Die Lebenden und Toten von Winsford by Nesser Håkan

Die Lebenden und Toten von Winsford by Nesser Håkan

Autor:Nesser, Håkan [Nesser, Håkan]
Die sprache: deu
Format: epub
veröffentlicht: 2014-09-23T16:00:00+00:00


26

Wissen Sie eigentlich, warum die Kirche weiß gestrichen ist?«

Es ist früher Nachmittag am zweiten Dezember. Castor und ich befinden uns in der Gegend von Selworthy, einem hoch gelegenen Dorf zwischen Porlock und Minehead, fast schon am Meer. Wir haben uns einer alten Dame und ihrem bedeutend jüngeren Hund, einem energischen Labrador, angeschlossen. Das Auto haben wir an der Kirche geparkt, und nun sind wir auf dem Weg zu Selworthy Beacon hinauf, und es ist ein etwas kühler, aber klarer Tag, dort oben wird man viele Meilen weit sehen können.

»Nein«, antworte ich. »Das weiß ich nicht.«

Die alte Dame gluckst zufrieden. »Nun ja, ich nehme an, dass Sie Ausländerin sind, wenn Sie entschuldigen, dass ich das sage. Aber in unserem Vereinigten Königreich sind weißgestrichene Kirchen eher ungewöhnlich. Sie sollen grau sein, natürliche Steinfarbe, sowohl in den Städten als auch auf dem Land … nicht wie an anderen Orten der Welt, zum Beispiel in Griechenland.«

»Das ist mir auch schon aufgefallen«, erwidere ich. »Dass die Kirchen in der Regel grau sind, meine ich.«

»Stimmt genau«, sagt die Dame und bleibt kurz stehen, um ihr Wolltuch zurechtzurücken, das sie sich um den Kopf geschlungen hat. »Aber, wissen Sie, hier hatten wir einmal einen Pfarrer, der die Kirche weiß streichen ließ, wofür er gute Gründe hatte, zumindest fand er das selbst.«

Wir drehen uns um und stellen fest, dass wir das Kirchengebäude unter uns noch immer zwischen dem Laub der immergrünen Bäume ausmachen können. Dass es weißgetüncht ist, steht außer Zweifel.
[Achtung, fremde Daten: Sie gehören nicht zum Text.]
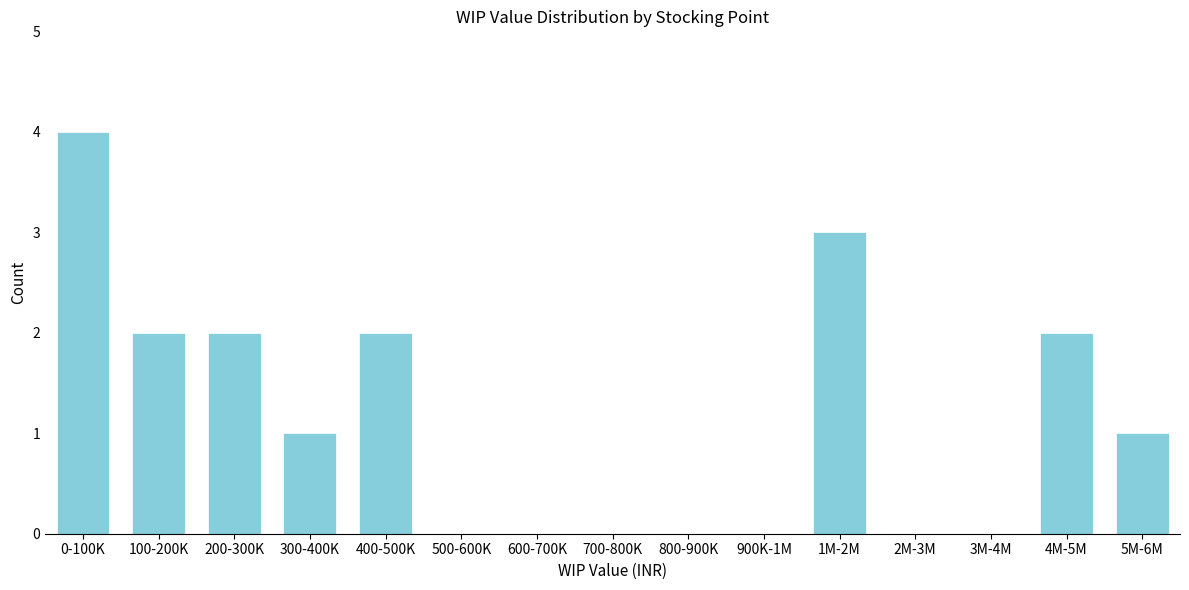

Reading left to right, extract all data points from this chart.

0-100K=4	100-200K=2	200-300K=2	300-400K=1	400-500K=2	500-600K=0	600-700K=0	700-800K=0	800-900K=0	900K-1M=0	1M-2M=3	2M-3M=0	3M-4M=0	4M-5M=2	5M-6M=1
»Wissen Sie, er war nämlich ganz verrückt danach, auf die Jagd zu gehen, das war vor zweihundert Jahren, und während er jagte, Rotwild oder Fasane oder was auch immer … da unten in Porlock Valley …«, sie zeigt mit ihrem Stock, »… man nennt es das glückliche Tal, das soll der Name übrigens auch bedeuten, und es ist das schönste Tal in ganz England … nun ja, während er also umherstrich und nach Wildbret suchte, stärkte er sich von Zeit zu Zeit aus einem Flachmann, um sich warm zu halten und nicht den Mut zu verlieren … und dann, wissen Sie, wenn es dämmerte und er wieder heimwollte, hatte er nicht den blassesten Schimmer, wo er sich eigentlich befand und in welche Richtung er sich wenden musste. Und deshalb ließ er die Kirche weiß streichen. Damit sie zu sehen war … und er auch noch voll wie eine Haubitze nach Hause finden würde. Und es funktioniert tatsächlich, man sieht sie, ganz egal, wo man sich in diesem Tal gerade befindet. Sie ist nicht zu übersehen.«

»Ist das wahr?«, frage ich dümmlich.

»Natürlich ist das wahr«, antwortet die Dame. »Oder glauben Sie etwa, ich denke mir solche Geschichten für eine Besucherin aus der Ferne aus?«

Kurz darauf trennen sich unsere Wege. Sie und ihr Mufti biegen auf den Weg nach Bossington ab, für eine Achtzigjährige ist die Strecke bis zur Kuppe zu steil, und außerdem gibt es dort oben nur einen Grabhügel und jede Menge Wind, erfahre ich.

Castor und ich streben dennoch weiter. Ich denke eine Weile an die letzten Worte der alten Dame – eine Besucherin aus der Ferne – und daran, wie gut sie zu mir passen.